Con predominio de ingredientes vegetales, lo que no significa renunciar a carnes o a pescados. Este modelo de cocina sana, unido a unos precios muy asequibles, han atraído desde los primeros días a una numerosa clientela, mayoritariamente joven. Influye mucho su situación en la zona Azca, plagada de oficinistas a la hora de comer. Ojo porque no reservan mesa. Hay que hacer cola para elegir los platos, que se muestran al público en unos mostradores situados delante de la cocina, completamente abierta al bullicioso e informal comedor. El cliente elige los suyos y cuando encuentra una mesa disponible se sienta y allí se los sirven. También se los puede llevar a casa o a la oficina.

La oferta se divide en dos grandes bloques. Una serie de platos con proteínas (ternera, pollo, atún, tofu o falafel) y otra de ensaladas, siete en total.
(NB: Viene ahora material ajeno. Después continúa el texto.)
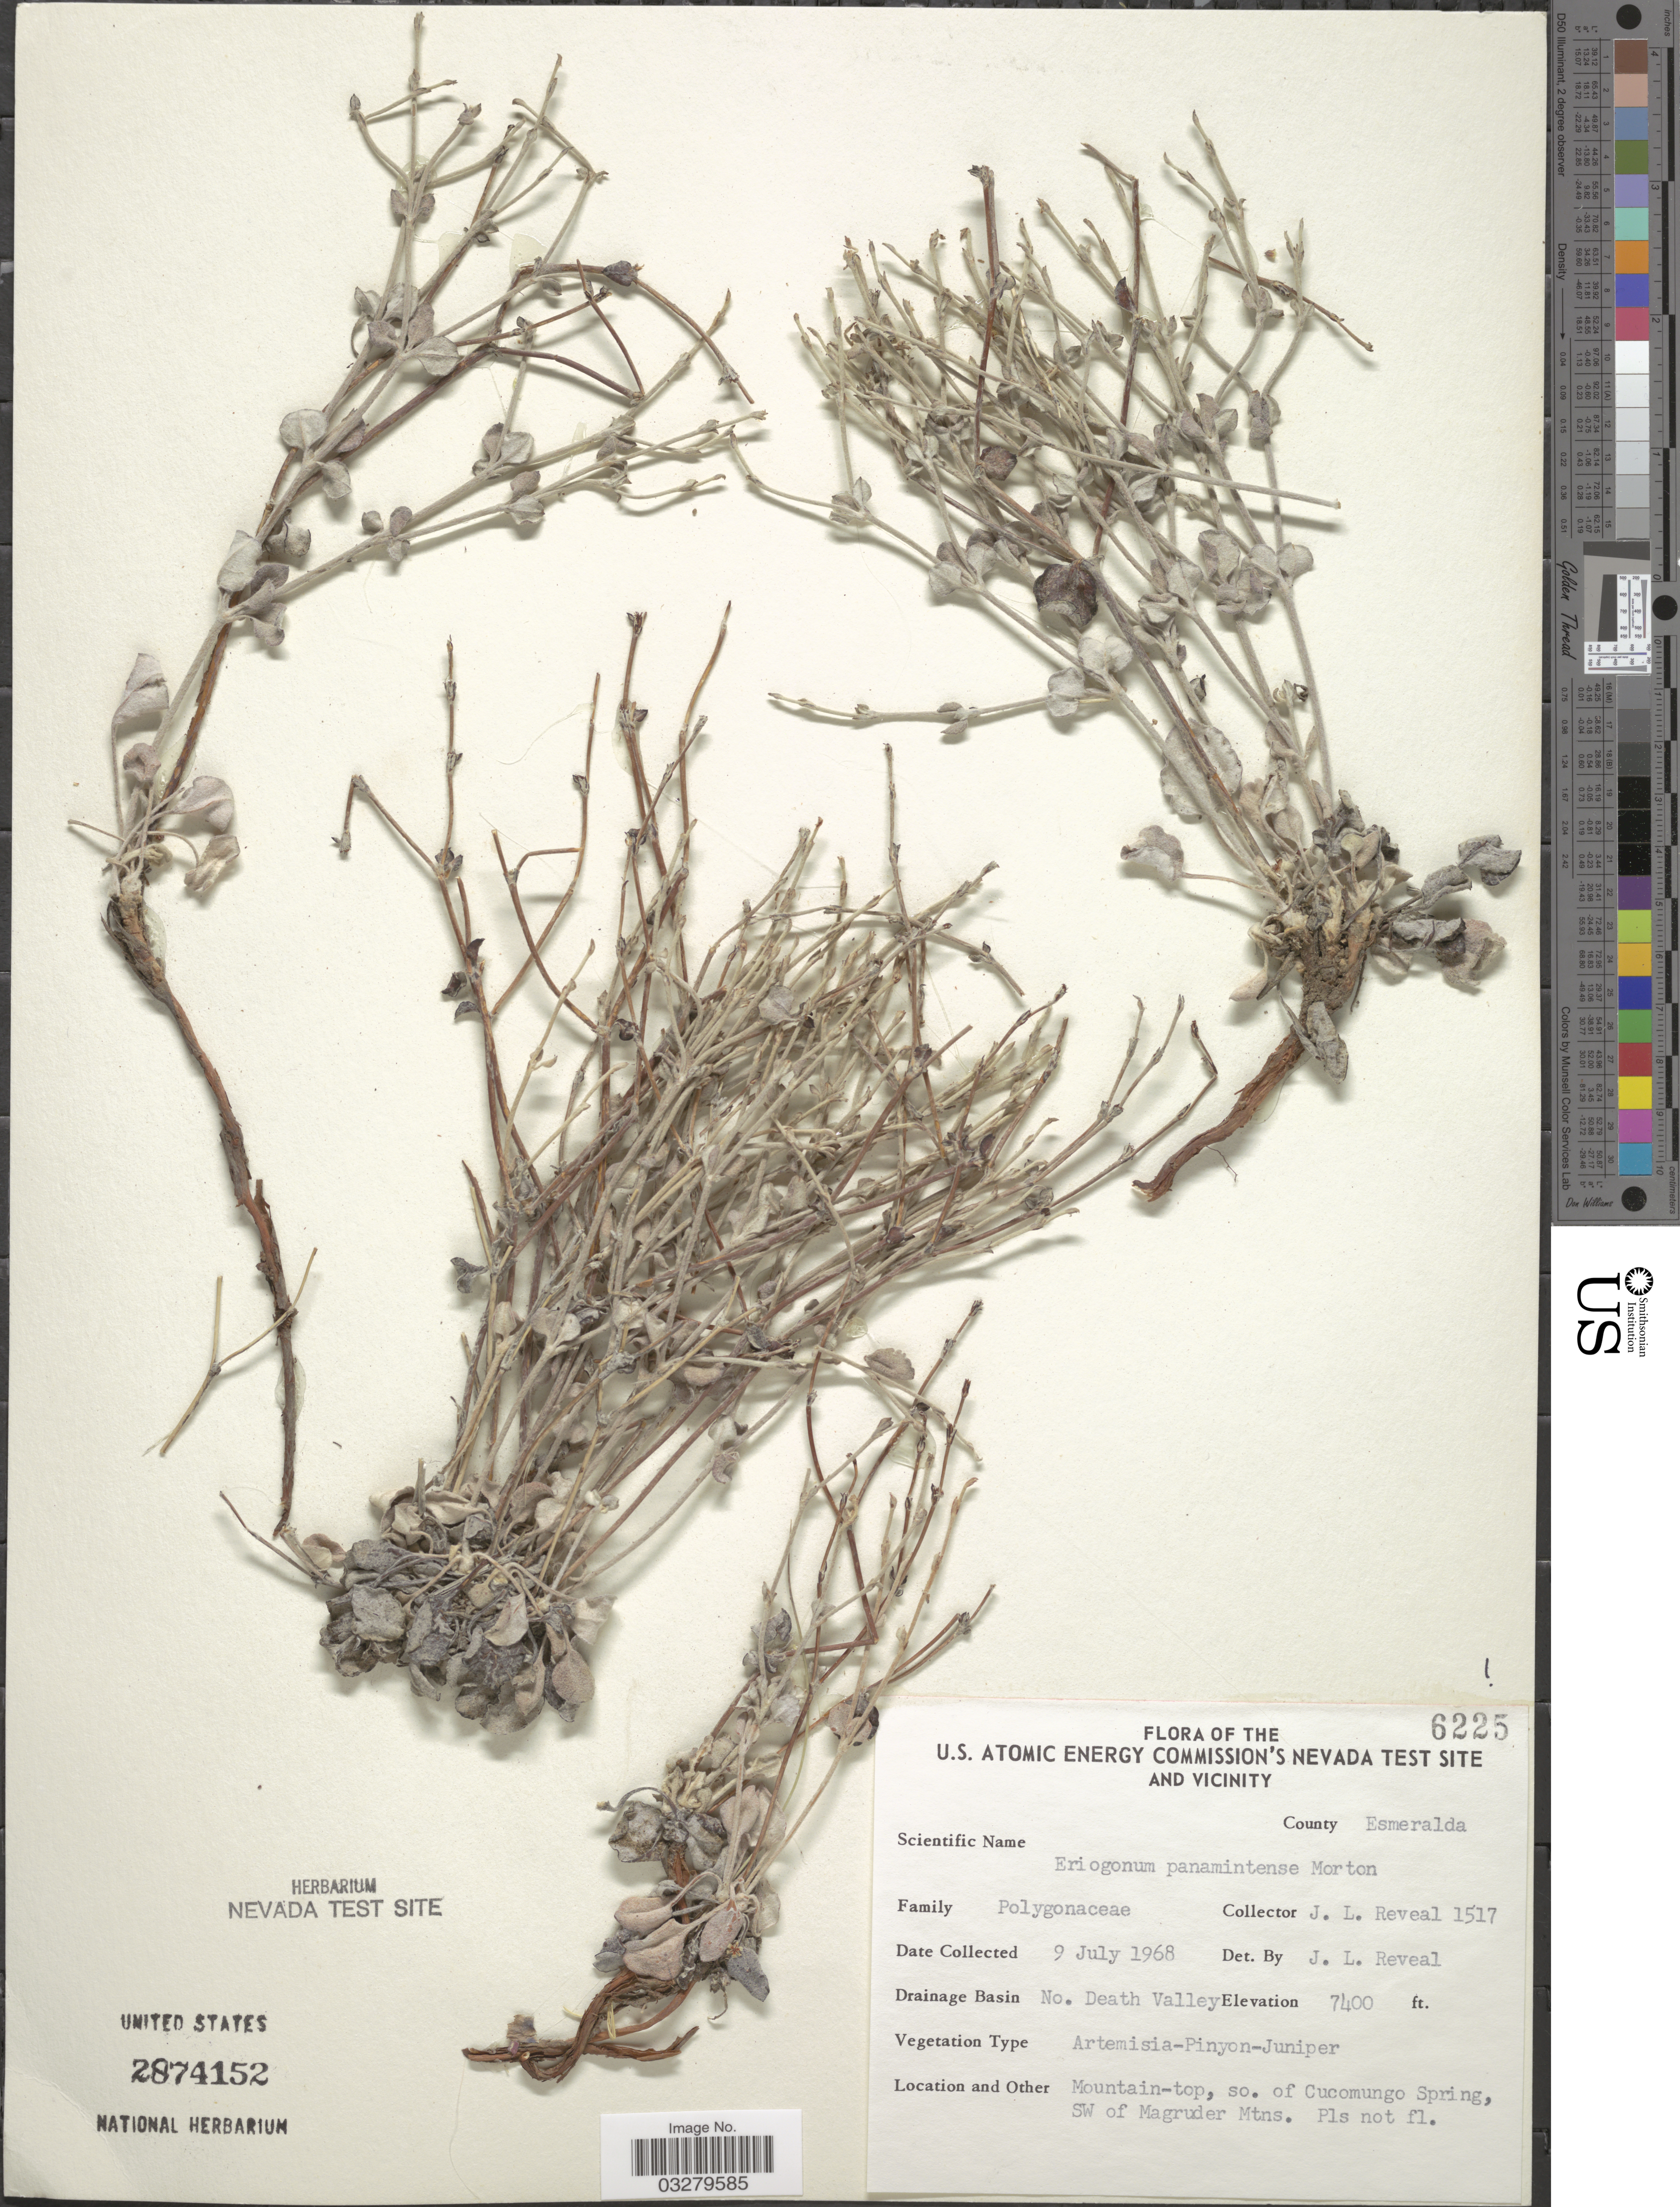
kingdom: Plantae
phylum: Tracheophyta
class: Magnoliopsida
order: Caryophyllales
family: Polygonaceae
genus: Eriogonum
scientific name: Eriogonum panamintense var. panamintense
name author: C.V. Morton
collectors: J. L. Reveal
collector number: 1517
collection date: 1968-07-09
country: United States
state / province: Nevada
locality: U.S. Atomic Energy Commission's Nevada Test Site and Vicinity. County Esmeralda. Drainage Basin No. Death Valley. Mountain-top, so. of Cucomungo Spring, SW of Magruder Mtns.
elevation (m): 2256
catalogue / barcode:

Todos al mismo precio, 6,90 €. En ambos casos se pueden comer solos o añadirles distintas guarniciones frías y calientes, que en el caso de las ensaladas son a base de proteínas. De los primeros probamos la ternera, procedente de la sierra madrileña. Poco hecha pero excesivamente dura. Algo mejor la pechuga de pollo de granja, marinada con salsa chipotle. Los acompañamos con varias guarniciones (todas entre 2 y 3 €). Hay en estas muchos guiños foráneos, especialmente a la cocina árabe. Las mejores son la ensalada de remolacha con manzana y el cremoso de berenjenas al carbón con tahini.

Correctas las lentejas pardinas con yogur y hierbas frescas, y la remolacha entera al horno con crema de albahaca. Y flojas la calabaza asada con un pico de gallo con el que no casa en absoluto, y el boniato al horno con crema de frijoles negros, otra combinación poco acertada. Del segundo bloque elegimos una ensalada, la «Spicy kale», con una amalgama de ingredientes «verdes» que van desde el kale, esa verdura tan de moda, y las espinacas orgánicas hasta aguacate, rábano, anacardos o zanahorias asadas. Muchos productos pero escaso aliño, lo que deja demasiado seco al conjunto.

Ensalada en Honest Greens
Ensalada en Honest Greens - MAYA BALANYÀ

Los postres siguen la misma línea natural. Sin gluten y sin azúcar. No está mal el pudin de chía y agradable la tarta de zanahoria. Para beber, ningún tipo de bebidas gaseosas, reemplazadas por zumos fríos (5) que combinan frutas y verduras, y una serie de aguas frescas caseras (2,50) que se pueden rellenar cuantas veces se quiera. Siete vinos, que apetecen poco con esta comida, y un par de cervezas completan la oferta líquida.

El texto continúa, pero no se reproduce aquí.